The data Block Start
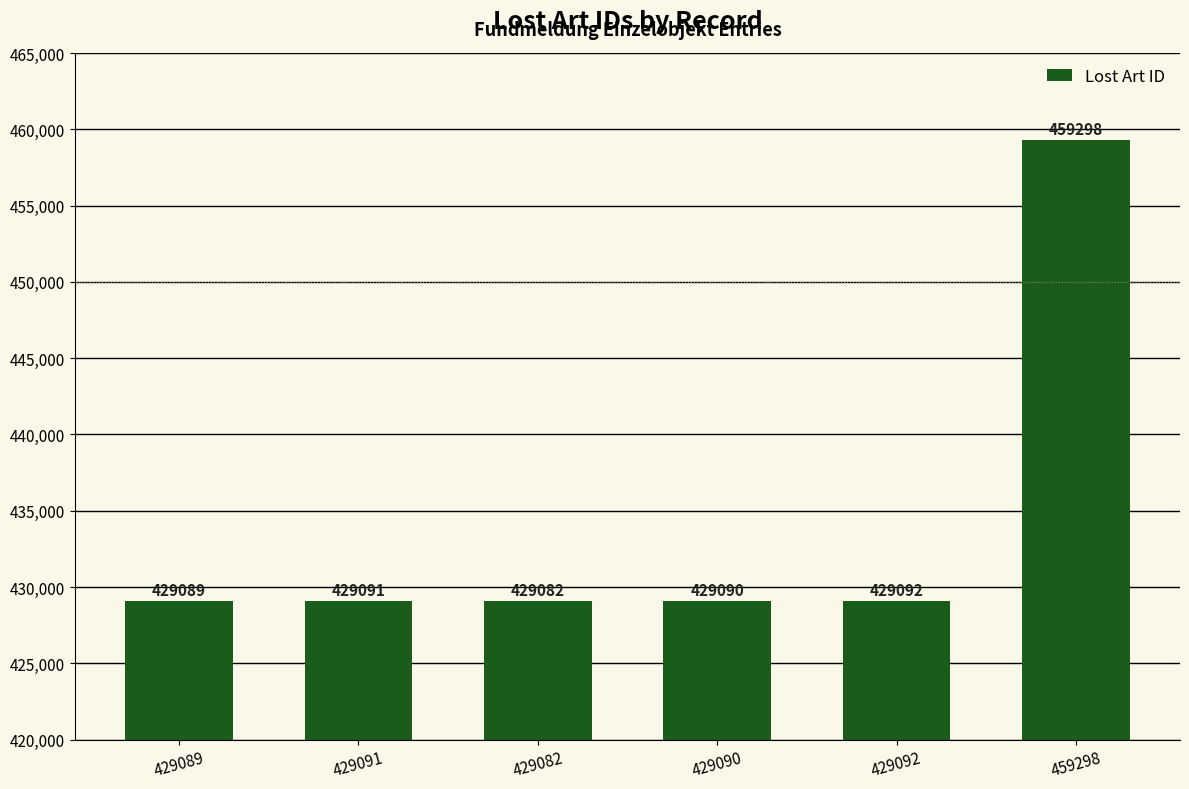

List the labels in order of value, largest first.

459298, 429092, 429091, 429090, 429089, 429082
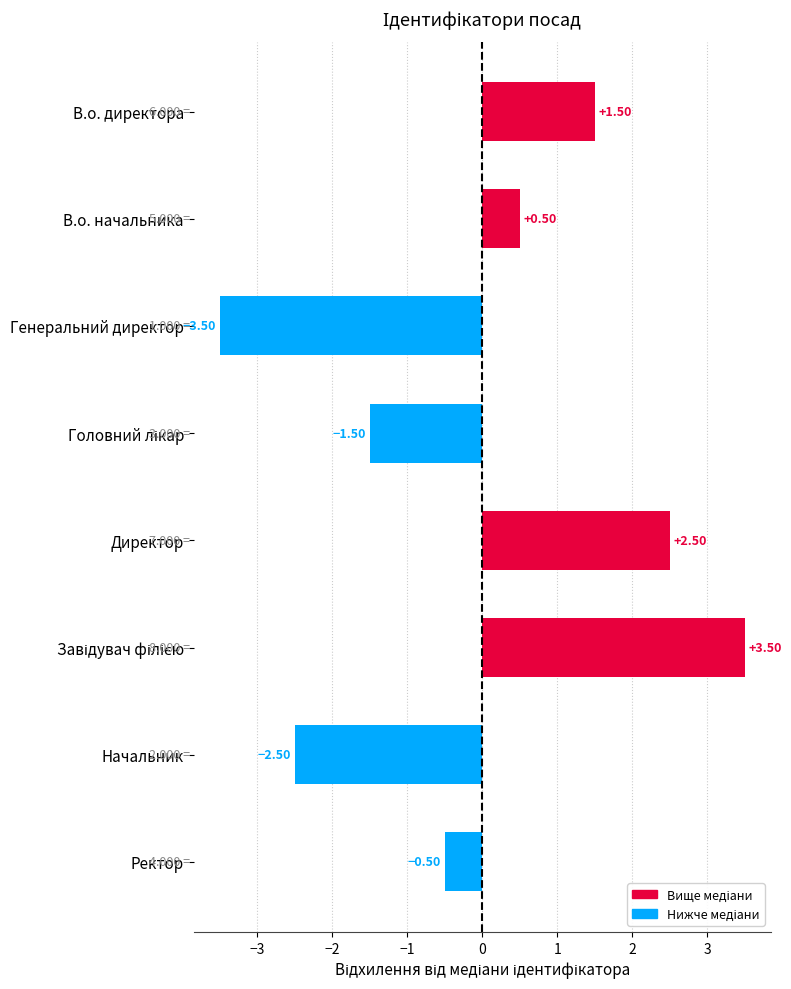

Which has a higher value, В.о. директора or Директор?

Директор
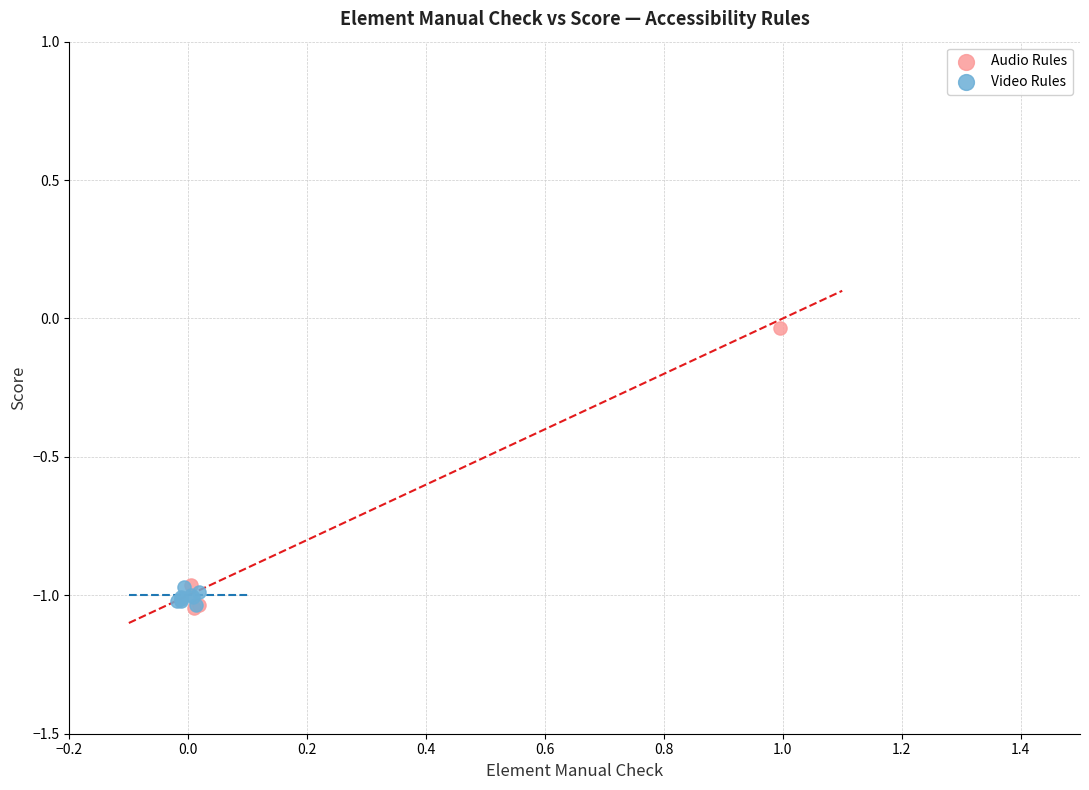

Which series has the largest Y range (max minus min)?

Audio Rules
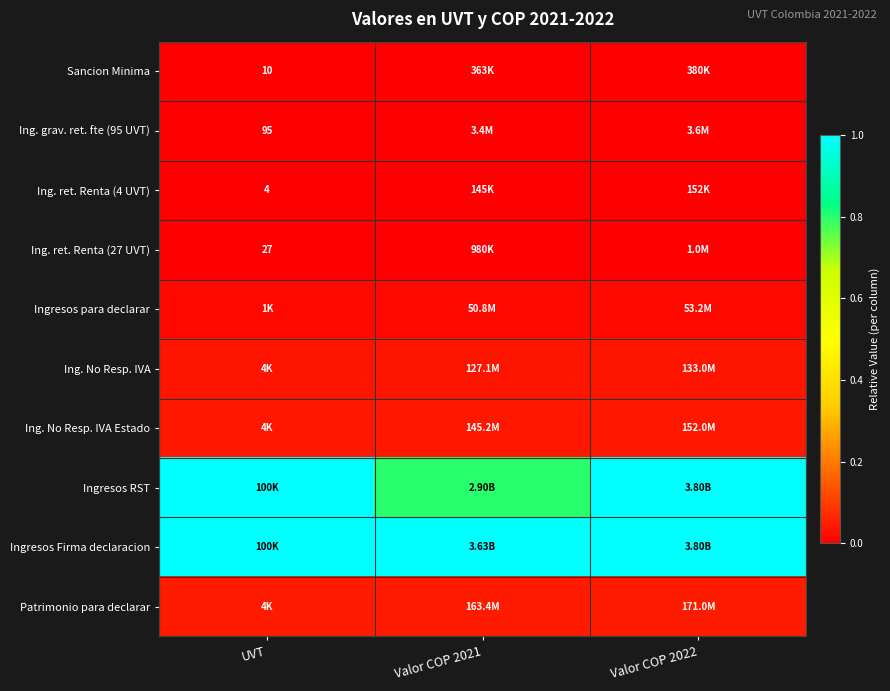

The value of Ing. grav. ret. fte (95 UVT) at Valor COP 2022 is 0.0. True or false?

False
The data Block End
▶ Exercise instructions
Convert the rows above, from the line containing "Which series has" through the last line of the rows, into a Markdown table with the columns No. and Line. Number each line in order, and leave out blank lines and the pictures.

▶ Exercise result
| No. | Line |
|---|---|
| 1 | Which series has the largest Y range (max minus min)? |
| 2 | Audio Rules |
| 3 | The value of Ing. grav. ret. fte (95 UVT) at Valor COP 2022 is 0.0. True or false? |
| 4 | False |